* **Requirement**
Could you return the data below exactly as it appears?

* **Excerpted records**

_ _ _ _ _ _ _

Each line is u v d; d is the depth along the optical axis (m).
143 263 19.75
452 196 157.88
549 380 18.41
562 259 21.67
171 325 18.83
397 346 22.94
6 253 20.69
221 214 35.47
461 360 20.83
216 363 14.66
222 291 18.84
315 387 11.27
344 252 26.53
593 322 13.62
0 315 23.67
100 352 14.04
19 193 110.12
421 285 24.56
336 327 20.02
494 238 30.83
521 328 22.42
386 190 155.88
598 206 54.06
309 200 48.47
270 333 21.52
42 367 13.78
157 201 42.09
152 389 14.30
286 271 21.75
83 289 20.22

_ _ _ _ _ _ _

* **Result for this exercise**
Each line is u v d; d is the depth along the optical axis (m).
143 263 19.75
452 196 157.88
549 380 18.41
562 259 21.67
171 325 18.83
397 346 22.94
6 253 20.69
221 214 35.47
461 360 20.83
216 363 14.66
222 291 18.84
315 387 11.27
344 252 26.53
593 322 13.62
0 315 23.67
100 352 14.04
19 193 110.12
421 285 24.56
336 327 20.02
494 238 30.83
521 328 22.42
386 190 155.88
598 206 54.06
309 200 48.47
270 333 21.52
42 367 13.78
157 201 42.09
152 389 14.30
286 271 21.75
83 289 20.22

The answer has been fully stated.